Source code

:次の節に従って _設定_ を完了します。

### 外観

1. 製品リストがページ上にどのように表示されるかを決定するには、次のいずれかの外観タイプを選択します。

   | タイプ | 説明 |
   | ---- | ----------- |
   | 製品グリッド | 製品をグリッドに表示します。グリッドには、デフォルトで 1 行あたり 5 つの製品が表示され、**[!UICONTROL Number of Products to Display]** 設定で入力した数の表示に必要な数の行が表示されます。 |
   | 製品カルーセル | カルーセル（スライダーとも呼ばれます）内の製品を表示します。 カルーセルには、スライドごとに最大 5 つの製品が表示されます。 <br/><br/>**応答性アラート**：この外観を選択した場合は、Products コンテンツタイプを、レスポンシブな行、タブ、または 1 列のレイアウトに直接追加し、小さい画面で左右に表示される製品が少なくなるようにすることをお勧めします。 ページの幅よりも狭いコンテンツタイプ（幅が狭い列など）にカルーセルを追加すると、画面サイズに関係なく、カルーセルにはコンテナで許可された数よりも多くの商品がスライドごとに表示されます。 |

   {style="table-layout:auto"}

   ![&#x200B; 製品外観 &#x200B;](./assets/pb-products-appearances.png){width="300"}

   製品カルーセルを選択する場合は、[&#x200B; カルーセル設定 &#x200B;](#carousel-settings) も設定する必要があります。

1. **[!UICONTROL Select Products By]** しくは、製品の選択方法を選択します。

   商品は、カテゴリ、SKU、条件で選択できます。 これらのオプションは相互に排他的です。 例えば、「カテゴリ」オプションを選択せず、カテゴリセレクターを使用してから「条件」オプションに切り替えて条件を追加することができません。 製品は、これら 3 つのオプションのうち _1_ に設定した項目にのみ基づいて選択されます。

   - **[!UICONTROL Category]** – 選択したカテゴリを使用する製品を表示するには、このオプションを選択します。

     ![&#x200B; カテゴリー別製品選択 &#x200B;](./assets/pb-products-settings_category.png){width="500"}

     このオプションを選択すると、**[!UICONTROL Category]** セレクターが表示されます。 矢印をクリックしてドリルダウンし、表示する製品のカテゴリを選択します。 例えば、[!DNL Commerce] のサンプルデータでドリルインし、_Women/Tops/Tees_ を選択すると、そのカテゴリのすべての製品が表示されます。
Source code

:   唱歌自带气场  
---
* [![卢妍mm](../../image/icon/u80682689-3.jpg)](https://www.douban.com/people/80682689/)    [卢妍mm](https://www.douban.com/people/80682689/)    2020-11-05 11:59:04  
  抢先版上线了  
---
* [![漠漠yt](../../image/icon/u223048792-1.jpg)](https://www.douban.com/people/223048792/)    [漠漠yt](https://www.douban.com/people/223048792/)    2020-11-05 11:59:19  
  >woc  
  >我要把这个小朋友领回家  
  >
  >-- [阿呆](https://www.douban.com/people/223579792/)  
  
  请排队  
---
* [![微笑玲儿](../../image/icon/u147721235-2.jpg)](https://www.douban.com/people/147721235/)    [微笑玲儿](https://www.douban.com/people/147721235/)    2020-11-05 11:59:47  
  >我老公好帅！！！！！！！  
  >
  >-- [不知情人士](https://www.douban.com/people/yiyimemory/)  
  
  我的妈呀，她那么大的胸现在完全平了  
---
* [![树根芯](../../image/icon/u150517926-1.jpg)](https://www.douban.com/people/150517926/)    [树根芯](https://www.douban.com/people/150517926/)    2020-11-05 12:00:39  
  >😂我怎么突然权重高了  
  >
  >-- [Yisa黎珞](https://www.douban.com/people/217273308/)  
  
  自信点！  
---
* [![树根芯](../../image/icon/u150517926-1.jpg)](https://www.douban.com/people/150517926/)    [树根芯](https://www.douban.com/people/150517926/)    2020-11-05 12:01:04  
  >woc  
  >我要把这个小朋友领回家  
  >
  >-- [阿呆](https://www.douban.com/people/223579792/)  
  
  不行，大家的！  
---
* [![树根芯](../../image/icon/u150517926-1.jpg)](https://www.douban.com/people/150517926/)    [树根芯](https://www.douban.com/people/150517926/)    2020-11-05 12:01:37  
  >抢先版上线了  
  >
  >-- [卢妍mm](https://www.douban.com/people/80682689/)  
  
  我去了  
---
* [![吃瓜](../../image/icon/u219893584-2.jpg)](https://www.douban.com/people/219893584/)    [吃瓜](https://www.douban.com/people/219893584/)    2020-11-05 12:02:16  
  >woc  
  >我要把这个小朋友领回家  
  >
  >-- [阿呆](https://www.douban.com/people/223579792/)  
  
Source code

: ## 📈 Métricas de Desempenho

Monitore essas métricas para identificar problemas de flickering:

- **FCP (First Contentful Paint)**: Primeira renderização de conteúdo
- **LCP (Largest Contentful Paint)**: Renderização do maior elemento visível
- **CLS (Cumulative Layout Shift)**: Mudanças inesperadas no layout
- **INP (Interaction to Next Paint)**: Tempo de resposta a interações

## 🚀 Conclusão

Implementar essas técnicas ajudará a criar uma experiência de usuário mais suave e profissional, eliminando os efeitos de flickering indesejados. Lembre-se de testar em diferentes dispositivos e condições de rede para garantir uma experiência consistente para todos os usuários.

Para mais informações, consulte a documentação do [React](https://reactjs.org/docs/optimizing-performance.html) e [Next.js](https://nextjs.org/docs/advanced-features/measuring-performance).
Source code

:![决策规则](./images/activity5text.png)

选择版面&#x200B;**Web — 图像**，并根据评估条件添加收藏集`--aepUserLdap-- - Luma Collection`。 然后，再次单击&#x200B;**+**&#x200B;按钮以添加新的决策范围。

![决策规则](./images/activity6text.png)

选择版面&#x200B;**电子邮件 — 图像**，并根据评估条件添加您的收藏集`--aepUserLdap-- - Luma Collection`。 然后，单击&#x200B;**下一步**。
◆ ◆ ◆ ◆ ◆
Aim of the exercise
The lines needed are the ones from the first line of the entries through the line that contains "Display]** 設定で入力した数の表示に必要な数の行が表示されます。 |", given again without any change.

Exercise response
Source code

:次の節に従って _設定_ を完了します。

### 外観

1. 製品リストがページ上にどのように表示されるかを決定するには、次のいずれかの外観タイプを選択します。

   | タイプ | 説明 |
   | ---- | ----------- |
   | 製品グリッド | 製品をグリッドに表示します。グリッドには、デフォルトで 1 行あたり 5 つの製品が表示され、**[!UICONTROL Number of Products to Display]** 設定で入力した数の表示に必要な数の行が表示されます。 |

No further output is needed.